▶ [Exercise instructions]
Omit the pictures and return every entry exactly as written.
start
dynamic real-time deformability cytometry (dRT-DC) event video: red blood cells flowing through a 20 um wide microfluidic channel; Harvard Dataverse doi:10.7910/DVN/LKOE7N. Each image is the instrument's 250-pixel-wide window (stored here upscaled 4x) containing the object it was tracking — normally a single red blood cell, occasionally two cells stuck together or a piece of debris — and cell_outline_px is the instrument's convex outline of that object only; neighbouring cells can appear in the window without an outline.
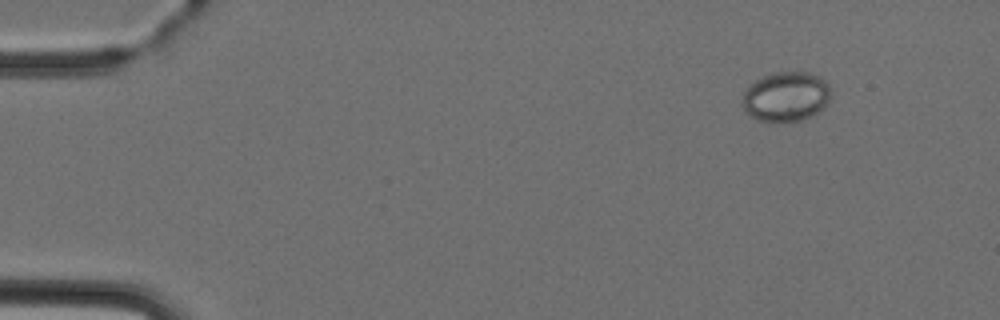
{"species": "Egyptian fruit bat (a non-hibernating species)", "species_latin": "Rousettus aegyptiacus", "temperature_condition": "cold", "stored_images_in_passage": 4, "camera_frame_rate_fps": 3000, "um_per_image_px": 0.085, "animal": {"sex": "female"}, "frame": {"image": 1, "passage_image": 1, "time_ms": 0.0, "image_size_px": [1000, 320], "cell_outline_px": [[832, 96], [812, 116], [800, 120], [756, 120], [744, 112], [740, 104], [744, 92], [756, 80], [772, 72], [808, 72], [820, 76], [832, 88]], "centroid_in_image_um": [66.79, 8.19], "position_along_channel_um": 18.2, "area_um2": 25.55}}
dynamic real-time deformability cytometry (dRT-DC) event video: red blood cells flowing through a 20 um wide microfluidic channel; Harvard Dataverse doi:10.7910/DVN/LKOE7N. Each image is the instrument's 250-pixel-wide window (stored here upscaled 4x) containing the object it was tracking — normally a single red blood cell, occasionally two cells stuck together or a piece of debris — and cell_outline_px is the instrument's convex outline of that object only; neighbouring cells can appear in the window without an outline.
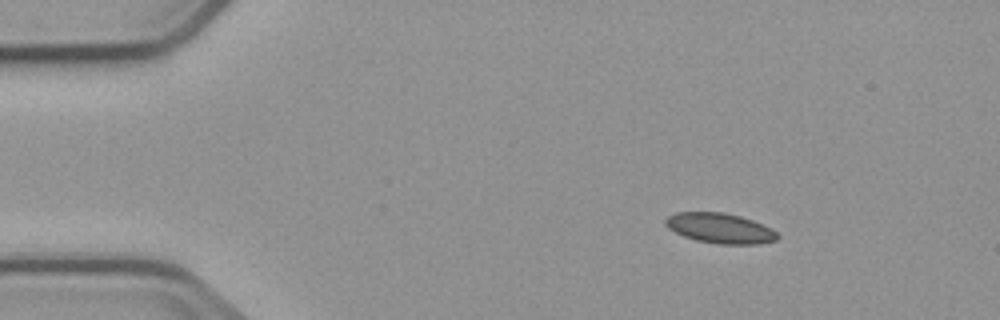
{"species": "common noctule bat (a hibernating species)", "species_latin": "Nyctalus noctula", "temperature_condition": "cold", "stored_images_in_passage": 3, "camera_frame_rate_fps": 3000, "um_per_image_px": 0.085, "animal": {"sex": "male", "body_mass_g": 23.1, "forearm_length_mm": 52.7}, "frame": {"image": 1, "passage_image": 1, "time_ms": 0.0, "image_size_px": [1000, 320], "cell_outline_px": [[780, 236], [776, 240], [756, 244], [716, 244], [696, 240], [684, 236], [668, 228], [664, 224], [664, 220], [668, 216], [676, 212], [724, 212], [740, 216], [752, 220], [772, 228]], "centroid_in_image_um": [61.19, 19.39], "position_along_channel_um": 23.8, "area_um2": 19.71}}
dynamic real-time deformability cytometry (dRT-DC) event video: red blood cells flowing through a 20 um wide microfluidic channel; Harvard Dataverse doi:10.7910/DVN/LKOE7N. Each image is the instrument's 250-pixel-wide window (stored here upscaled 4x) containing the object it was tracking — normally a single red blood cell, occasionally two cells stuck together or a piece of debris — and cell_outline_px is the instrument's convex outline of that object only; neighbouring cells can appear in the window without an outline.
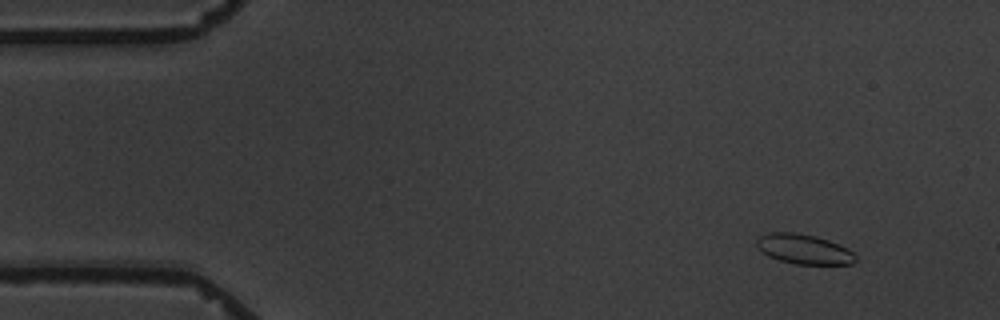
{"species": "common noctule bat (a hibernating species)", "species_latin": "Nyctalus noctula", "temperature_condition": "warm", "stored_images_in_passage": 5, "camera_frame_rate_fps": 3000, "um_per_image_px": 0.085, "animal": {"sex": "male", "body_mass_g": 19.5, "forearm_length_mm": 54.6}, "frame": {"image": 1, "passage_image": 2, "time_ms": 1.333, "image_size_px": [1000, 320], "cell_outline_px": [[856, 260], [852, 264], [796, 264], [780, 260], [768, 256], [756, 244], [756, 240], [760, 236], [768, 232], [792, 232], [816, 236], [828, 240], [848, 248], [856, 256]], "centroid_in_image_um": [68.34, 21.17], "position_along_channel_um": 16.7, "area_um2": 17.05}}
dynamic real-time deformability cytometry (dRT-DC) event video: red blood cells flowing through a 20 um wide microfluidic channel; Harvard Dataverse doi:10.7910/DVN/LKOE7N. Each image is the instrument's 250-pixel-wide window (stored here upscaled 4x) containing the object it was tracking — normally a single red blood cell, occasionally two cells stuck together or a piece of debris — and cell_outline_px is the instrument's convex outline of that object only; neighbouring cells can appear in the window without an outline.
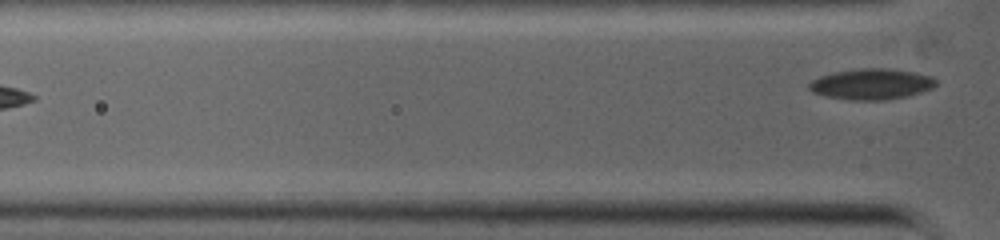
{"species": "common noctule bat (a hibernating species)", "species_latin": "Nyctalus noctula", "temperature_condition": "warm", "stored_images_in_passage": 8, "camera_frame_rate_fps": 5000, "um_per_image_px": 0.085, "animal": {"sex": "female", "body_mass_g": 19.0, "forearm_length_mm": 53.3}, "frame": {"image": 1, "passage_image": 8, "time_ms": 3.6, "image_size_px": [1000, 240], "cell_outline_px": [[936, 84], [932, 88], [908, 96], [884, 100], [848, 100], [828, 96], [812, 92], [808, 88], [808, 84], [812, 80], [820, 76], [832, 72], [860, 68], [884, 68], [912, 72], [932, 76], [936, 80]], "centroid_in_image_um": [74.05, 7.15], "position_along_channel_um": 51.8, "area_um2": 22.72}}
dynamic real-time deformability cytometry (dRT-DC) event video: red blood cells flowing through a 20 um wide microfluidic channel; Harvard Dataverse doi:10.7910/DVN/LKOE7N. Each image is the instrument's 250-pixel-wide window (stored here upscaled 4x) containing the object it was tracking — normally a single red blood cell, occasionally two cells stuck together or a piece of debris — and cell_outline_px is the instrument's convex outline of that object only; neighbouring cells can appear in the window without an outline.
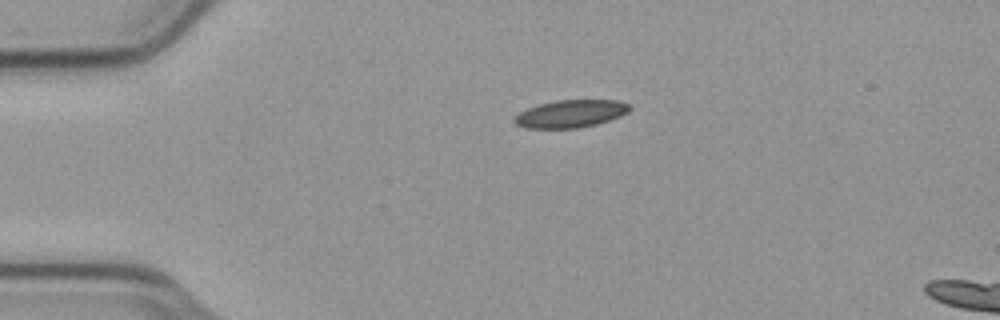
{"species": "common noctule bat (a hibernating species)", "species_latin": "Nyctalus noctula", "temperature_condition": "cold", "stored_images_in_passage": 3, "camera_frame_rate_fps": 3000, "um_per_image_px": 0.085, "animal": {"sex": "male", "body_mass_g": 23.1, "forearm_length_mm": 52.7}, "frame": {"image": 1, "passage_image": 1, "time_ms": 0.0, "image_size_px": [1000, 320], "cell_outline_px": [[632, 108], [628, 112], [620, 116], [596, 124], [576, 128], [528, 128], [516, 124], [512, 120], [512, 116], [528, 108], [540, 104], [556, 100], [620, 100], [628, 104]], "centroid_in_image_um": [48.49, 9.66], "position_along_channel_um": 36.5, "area_um2": 18.5}}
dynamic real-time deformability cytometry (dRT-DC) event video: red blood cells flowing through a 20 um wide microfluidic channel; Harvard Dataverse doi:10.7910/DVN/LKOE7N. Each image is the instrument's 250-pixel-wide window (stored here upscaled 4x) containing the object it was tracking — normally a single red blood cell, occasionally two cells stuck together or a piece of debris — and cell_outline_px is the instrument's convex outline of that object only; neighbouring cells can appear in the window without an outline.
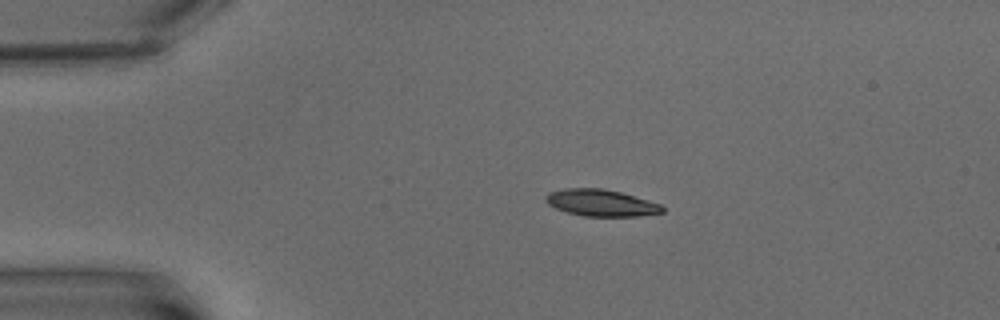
{"species": "common noctule bat (a hibernating species)", "species_latin": "Nyctalus noctula", "temperature_condition": "warm", "stored_images_in_passage": 5, "camera_frame_rate_fps": 3000, "um_per_image_px": 0.085, "animal": {"sex": "male", "body_mass_g": 15.6}, "frame": {"image": 1, "passage_image": 1, "time_ms": 0.0, "image_size_px": [1000, 320], "cell_outline_px": [[664, 212], [636, 216], [584, 216], [568, 212], [556, 208], [548, 204], [544, 200], [544, 196], [548, 192], [564, 188], [604, 188], [620, 192], [660, 204], [664, 208]], "centroid_in_image_um": [51.04, 17.23], "position_along_channel_um": 34.0, "area_um2": 18.09}}
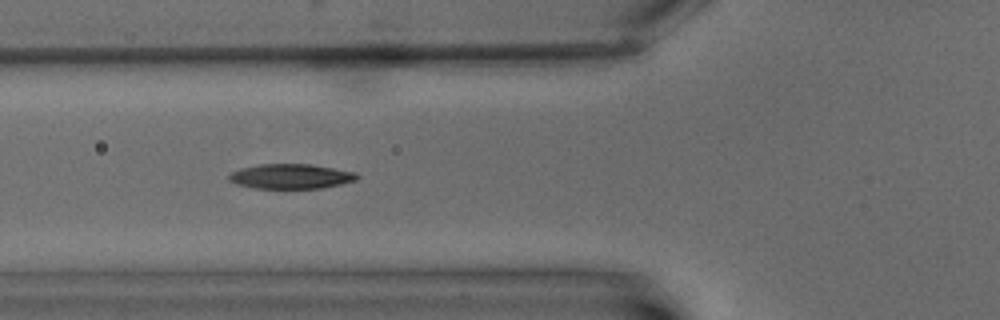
{"frame": {"image": 2, "passage_image": 4, "time_ms": 3.667, "image_size_px": [1000, 320], "cell_outline_px": [[360, 176], [356, 180], [340, 184], [320, 188], [256, 188], [236, 184], [228, 180], [228, 176], [232, 172], [240, 168], [260, 164], [312, 164], [356, 172]], "centroid_in_image_um": [24.72, 14.98], "position_along_channel_um": 101.1, "area_um2": 18.5}}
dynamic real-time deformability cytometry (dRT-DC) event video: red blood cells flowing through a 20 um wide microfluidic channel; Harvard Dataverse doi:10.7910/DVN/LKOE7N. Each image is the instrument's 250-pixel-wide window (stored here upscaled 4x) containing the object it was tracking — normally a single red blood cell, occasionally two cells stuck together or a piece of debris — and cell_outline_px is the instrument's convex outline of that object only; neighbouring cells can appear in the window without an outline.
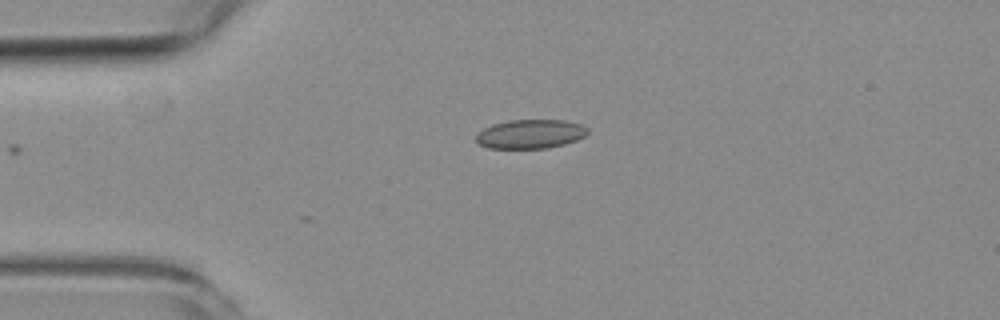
end
▶ [Task result]
dynamic real-time deformability cytometry (dRT-DC) event video: red blood cells flowing through a 20 um wide microfluidic channel; Harvard Dataverse doi:10.7910/DVN/LKOE7N. Each image is the instrument's 250-pixel-wide window (stored here upscaled 4x) containing the object it was tracking — normally a single red blood cell, occasionally two cells stuck together or a piece of debris — and cell_outline_px is the instrument's convex outline of that object only; neighbouring cells can appear in the window without an outline.
{"species": "Egyptian fruit bat (a non-hibernating species)", "species_latin": "Rousettus aegyptiacus", "temperature_condition": "cold", "stored_images_in_passage": 4, "camera_frame_rate_fps": 3000, "um_per_image_px": 0.085, "animal": {"sex": "female"}, "frame": {"image": 1, "passage_image": 1, "time_ms": 0.0, "image_size_px": [1000, 320], "cell_outline_px": [[832, 96], [812, 116], [800, 120], [756, 120], [744, 112], [740, 104], [744, 92], [756, 80], [772, 72], [808, 72], [820, 76], [832, 88]], "centroid_in_image_um": [66.79, 8.19], "position_along_channel_um": 18.2, "area_um2": 25.55}}
dynamic real-time deformability cytometry (dRT-DC) event video: red blood cells flowing through a 20 um wide microfluidic channel; Harvard Dataverse doi:10.7910/DVN/LKOE7N. Each image is the instrument's 250-pixel-wide window (stored here upscaled 4x) containing the object it was tracking — normally a single red blood cell, occasionally two cells stuck together or a piece of debris — and cell_outline_px is the instrument's convex outline of that object only; neighbouring cells can appear in the window without an outline.
{"species": "common noctule bat (a hibernating species)", "species_latin": "Nyctalus noctula", "temperature_condition": "cold", "stored_images_in_passage": 3, "camera_frame_rate_fps": 3000, "um_per_image_px": 0.085, "animal": {"sex": "male", "body_mass_g": 23.1, "forearm_length_mm": 52.7}, "frame": {"image": 1, "passage_image": 1, "time_ms": 0.0, "image_size_px": [1000, 320], "cell_outline_px": [[780, 236], [776, 240], [756, 244], [716, 244], [696, 240], [684, 236], [668, 228], [664, 224], [664, 220], [668, 216], [676, 212], [724, 212], [740, 216], [752, 220], [772, 228]], "centroid_in_image_um": [61.19, 19.39], "position_along_channel_um": 23.8, "area_um2": 19.71}}
dynamic real-time deformability cytometry (dRT-DC) event video: red blood cells flowing through a 20 um wide microfluidic channel; Harvard Dataverse doi:10.7910/DVN/LKOE7N. Each image is the instrument's 250-pixel-wide window (stored here upscaled 4x) containing the object it was tracking — normally a single red blood cell, occasionally two cells stuck together or a piece of debris — and cell_outline_px is the instrument's convex outline of that object only; neighbouring cells can appear in the window without an outline.
{"species": "common noctule bat (a hibernating species)", "species_latin": "Nyctalus noctula", "temperature_condition": "warm", "stored_images_in_passage": 5, "camera_frame_rate_fps": 3000, "um_per_image_px": 0.085, "animal": {"sex": "male", "body_mass_g": 19.5, "forearm_length_mm": 54.6}, "frame": {"image": 1, "passage_image": 2, "time_ms": 1.333, "image_size_px": [1000, 320], "cell_outline_px": [[856, 260], [852, 264], [796, 264], [780, 260], [768, 256], [756, 244], [756, 240], [760, 236], [768, 232], [792, 232], [816, 236], [828, 240], [848, 248], [856, 256]], "centroid_in_image_um": [68.34, 21.17], "position_along_channel_um": 16.7, "area_um2": 17.05}}
dynamic real-time deformability cytometry (dRT-DC) event video: red blood cells flowing through a 20 um wide microfluidic channel; Harvard Dataverse doi:10.7910/DVN/LKOE7N. Each image is the instrument's 250-pixel-wide window (stored here upscaled 4x) containing the object it was tracking — normally a single red blood cell, occasionally two cells stuck together or a piece of debris — and cell_outline_px is the instrument's convex outline of that object only; neighbouring cells can appear in the window without an outline.
{"species": "common noctule bat (a hibernating species)", "species_latin": "Nyctalus noctula", "temperature_condition": "warm", "stored_images_in_passage": 8, "camera_frame_rate_fps": 5000, "um_per_image_px": 0.085, "animal": {"sex": "female", "body_mass_g": 19.0, "forearm_length_mm": 53.3}, "frame": {"image": 1, "passage_image": 8, "time_ms": 3.6, "image_size_px": [1000, 240], "cell_outline_px": [[936, 84], [932, 88], [908, 96], [884, 100], [848, 100], [828, 96], [812, 92], [808, 88], [808, 84], [812, 80], [820, 76], [832, 72], [860, 68], [884, 68], [912, 72], [932, 76], [936, 80]], "centroid_in_image_um": [74.05, 7.15], "position_along_channel_um": 51.8, "area_um2": 22.72}}
dynamic real-time deformability cytometry (dRT-DC) event video: red blood cells flowing through a 20 um wide microfluidic channel; Harvard Dataverse doi:10.7910/DVN/LKOE7N. Each image is the instrument's 250-pixel-wide window (stored here upscaled 4x) containing the object it was tracking — normally a single red blood cell, occasionally two cells stuck together or a piece of debris — and cell_outline_px is the instrument's convex outline of that object only; neighbouring cells can appear in the window without an outline.
{"species": "common noctule bat (a hibernating species)", "species_latin": "Nyctalus noctula", "temperature_condition": "cold", "stored_images_in_passage": 3, "camera_frame_rate_fps": 3000, "um_per_image_px": 0.085, "animal": {"sex": "male", "body_mass_g": 23.1, "forearm_length_mm": 52.7}, "frame": {"image": 1, "passage_image": 1, "time_ms": 0.0, "image_size_px": [1000, 320], "cell_outline_px": [[632, 108], [628, 112], [620, 116], [596, 124], [576, 128], [528, 128], [516, 124], [512, 120], [512, 116], [528, 108], [540, 104], [556, 100], [620, 100], [628, 104]], "centroid_in_image_um": [48.49, 9.66], "position_along_channel_um": 36.5, "area_um2": 18.5}}
dynamic real-time deformability cytometry (dRT-DC) event video: red blood cells flowing through a 20 um wide microfluidic channel; Harvard Dataverse doi:10.7910/DVN/LKOE7N. Each image is the instrument's 250-pixel-wide window (stored here upscaled 4x) containing the object it was tracking — normally a single red blood cell, occasionally two cells stuck together or a piece of debris — and cell_outline_px is the instrument's convex outline of that object only; neighbouring cells can appear in the window without an outline.
{"species": "common noctule bat (a hibernating species)", "species_latin": "Nyctalus noctula", "temperature_condition": "warm", "stored_images_in_passage": 5, "camera_frame_rate_fps": 3000, "um_per_image_px": 0.085, "animal": {"sex": "male", "body_mass_g": 15.6}, "frame": {"image": 1, "passage_image": 1, "time_ms": 0.0, "image_size_px": [1000, 320], "cell_outline_px": [[664, 212], [636, 216], [584, 216], [568, 212], [556, 208], [548, 204], [544, 200], [544, 196], [548, 192], [564, 188], [604, 188], [620, 192], [660, 204], [664, 208]], "centroid_in_image_um": [51.04, 17.23], "position_along_channel_um": 34.0, "area_um2": 18.09}}
{"frame": {"image": 2, "passage_image": 4, "time_ms": 3.667, "image_size_px": [1000, 320], "cell_outline_px": [[360, 176], [356, 180], [340, 184], [320, 188], [256, 188], [236, 184], [228, 180], [228, 176], [232, 172], [240, 168], [260, 164], [312, 164], [356, 172]], "centroid_in_image_um": [24.72, 14.98], "position_along_channel_um": 101.1, "area_um2": 18.5}}
dynamic real-time deformability cytometry (dRT-DC) event video: red blood cells flowing through a 20 um wide microfluidic channel; Harvard Dataverse doi:10.7910/DVN/LKOE7N. Each image is the instrument's 250-pixel-wide window (stored here upscaled 4x) containing the object it was tracking — normally a single red blood cell, occasionally two cells stuck together or a piece of debris — and cell_outline_px is the instrument's convex outline of that object only; neighbouring cells can appear in the window without an outline.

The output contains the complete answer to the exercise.